Yorck still hesitated for a moment. Hornblower, despite his weariness and illness, could study him with a renewed flicker of interest; the hard face, surnburned to mahogany, the white hair and moustache in strange contrast. Yorck was on the edge of his fate. At present he was a loyal subject of the King of Prussia, a comparatively undistinguished general. He had only to say two words, and they would make him a traitor now and conceivably an historic figure in the future. Prussia’s defection—at any rate, the defection of the Prussian army—would reveal the hollowness of the Napoleonic Empire in a way nothing else could do. It rested with Yorck.
“I agree,” said Yorck.
That was all Hornblower wanted to hear. He could lapse into his dream—his nightmare—now, let the rest of the discussion take whatever course it would. When Clausewitz turned back down the road Hornblower’s horse followed him without any guidance from Hornblower. Brown appeared, just his face; there was nothing else that Hornblower could see.
“Are you all right, sir?”
“Of course I am,” said Hornblower automatically. The earth that Hornblower found himself treading was soft, as though he were walking on feather beds or on a loosely stretched bit of sailcloth. It might be better to lie down. And Hornblower was suddenly conscious that there was something beautiful about music after all. He had gone all his life thinking that it was only an irritating muddle of noises, but revelation had come to him at last. It was lovely, ecstatic, this music that he heard, peals and peals of it, great soaring melodies. He had to raise up his voice to join in with it, to sing and sing and sing. And then the music ended in a final crashing chord, leaving a silence in which his voice sounded hoarse, like a crow’s. He stopped, feeling rather embarrassed. It was as well that somebody else was available to take up the song. The boatman was singing as he pulled at his sculls.

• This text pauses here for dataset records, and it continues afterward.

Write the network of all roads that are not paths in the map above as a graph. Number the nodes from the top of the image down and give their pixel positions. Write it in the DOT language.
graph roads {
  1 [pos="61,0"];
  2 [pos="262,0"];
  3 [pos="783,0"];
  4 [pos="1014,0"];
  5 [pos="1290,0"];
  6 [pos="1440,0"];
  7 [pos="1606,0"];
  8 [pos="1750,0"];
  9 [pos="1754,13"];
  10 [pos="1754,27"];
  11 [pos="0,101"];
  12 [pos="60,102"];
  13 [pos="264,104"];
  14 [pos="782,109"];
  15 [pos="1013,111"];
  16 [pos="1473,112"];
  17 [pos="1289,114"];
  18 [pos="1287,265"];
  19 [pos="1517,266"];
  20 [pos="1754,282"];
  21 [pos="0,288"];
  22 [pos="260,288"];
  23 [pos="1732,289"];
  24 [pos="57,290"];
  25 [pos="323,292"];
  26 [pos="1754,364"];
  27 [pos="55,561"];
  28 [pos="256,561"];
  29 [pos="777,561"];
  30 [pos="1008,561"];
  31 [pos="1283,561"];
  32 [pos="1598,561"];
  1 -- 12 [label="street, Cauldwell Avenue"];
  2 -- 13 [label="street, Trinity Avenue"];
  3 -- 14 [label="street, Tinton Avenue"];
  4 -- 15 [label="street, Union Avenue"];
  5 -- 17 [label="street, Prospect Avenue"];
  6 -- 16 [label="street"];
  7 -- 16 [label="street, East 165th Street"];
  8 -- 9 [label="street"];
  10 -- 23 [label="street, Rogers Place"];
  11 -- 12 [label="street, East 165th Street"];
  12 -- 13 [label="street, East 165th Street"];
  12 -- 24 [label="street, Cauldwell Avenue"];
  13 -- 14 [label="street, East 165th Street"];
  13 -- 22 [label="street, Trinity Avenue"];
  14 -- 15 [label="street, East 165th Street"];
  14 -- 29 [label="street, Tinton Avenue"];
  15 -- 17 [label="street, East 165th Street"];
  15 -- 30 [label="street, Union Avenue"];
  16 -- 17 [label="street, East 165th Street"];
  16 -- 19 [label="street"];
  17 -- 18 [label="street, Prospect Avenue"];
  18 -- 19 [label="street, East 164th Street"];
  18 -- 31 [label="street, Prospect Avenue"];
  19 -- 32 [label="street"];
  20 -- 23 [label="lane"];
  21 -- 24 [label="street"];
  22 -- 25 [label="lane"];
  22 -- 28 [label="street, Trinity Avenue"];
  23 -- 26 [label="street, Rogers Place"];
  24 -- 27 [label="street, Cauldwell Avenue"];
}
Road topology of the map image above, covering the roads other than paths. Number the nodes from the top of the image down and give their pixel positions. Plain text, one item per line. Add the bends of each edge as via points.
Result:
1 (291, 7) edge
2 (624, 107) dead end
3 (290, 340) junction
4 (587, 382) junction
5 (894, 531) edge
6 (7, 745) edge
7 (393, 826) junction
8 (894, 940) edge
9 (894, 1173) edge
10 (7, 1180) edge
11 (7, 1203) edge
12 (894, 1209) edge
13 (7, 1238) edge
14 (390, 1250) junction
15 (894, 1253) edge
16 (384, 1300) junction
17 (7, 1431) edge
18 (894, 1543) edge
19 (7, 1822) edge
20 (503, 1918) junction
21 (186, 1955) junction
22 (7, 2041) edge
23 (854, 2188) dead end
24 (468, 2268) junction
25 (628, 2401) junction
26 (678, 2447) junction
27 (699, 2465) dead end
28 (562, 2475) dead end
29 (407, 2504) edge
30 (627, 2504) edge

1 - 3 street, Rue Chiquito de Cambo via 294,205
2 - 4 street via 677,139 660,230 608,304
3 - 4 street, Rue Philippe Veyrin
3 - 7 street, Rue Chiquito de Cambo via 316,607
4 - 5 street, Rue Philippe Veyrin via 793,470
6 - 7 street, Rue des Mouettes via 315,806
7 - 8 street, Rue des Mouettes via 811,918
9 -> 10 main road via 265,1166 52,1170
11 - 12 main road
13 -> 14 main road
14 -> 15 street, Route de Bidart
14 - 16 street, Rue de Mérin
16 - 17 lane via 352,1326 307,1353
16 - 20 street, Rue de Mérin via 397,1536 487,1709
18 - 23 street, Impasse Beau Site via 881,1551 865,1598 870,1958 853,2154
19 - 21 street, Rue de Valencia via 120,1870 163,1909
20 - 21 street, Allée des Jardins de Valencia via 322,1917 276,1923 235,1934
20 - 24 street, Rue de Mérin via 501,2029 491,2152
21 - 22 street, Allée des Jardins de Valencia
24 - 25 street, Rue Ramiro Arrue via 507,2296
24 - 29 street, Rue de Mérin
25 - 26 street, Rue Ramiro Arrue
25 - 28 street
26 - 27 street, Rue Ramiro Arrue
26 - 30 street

“Row, row, row you together to Hampton Court—”
A delightful tenor voice; on account of it Hornblower was ready to excuse the wherryman for such an impertinence as singing while he rowed up the river.
“Rowing in sunshiny weather—”
Barbara beside him was laughing deliciously. The sunshine was beautiful and so were the green lawns on the river banks. He had to laugh too, laugh and laugh. And here was little Richard climbing over his knees. What the devil was Brown doing, staring at him like this?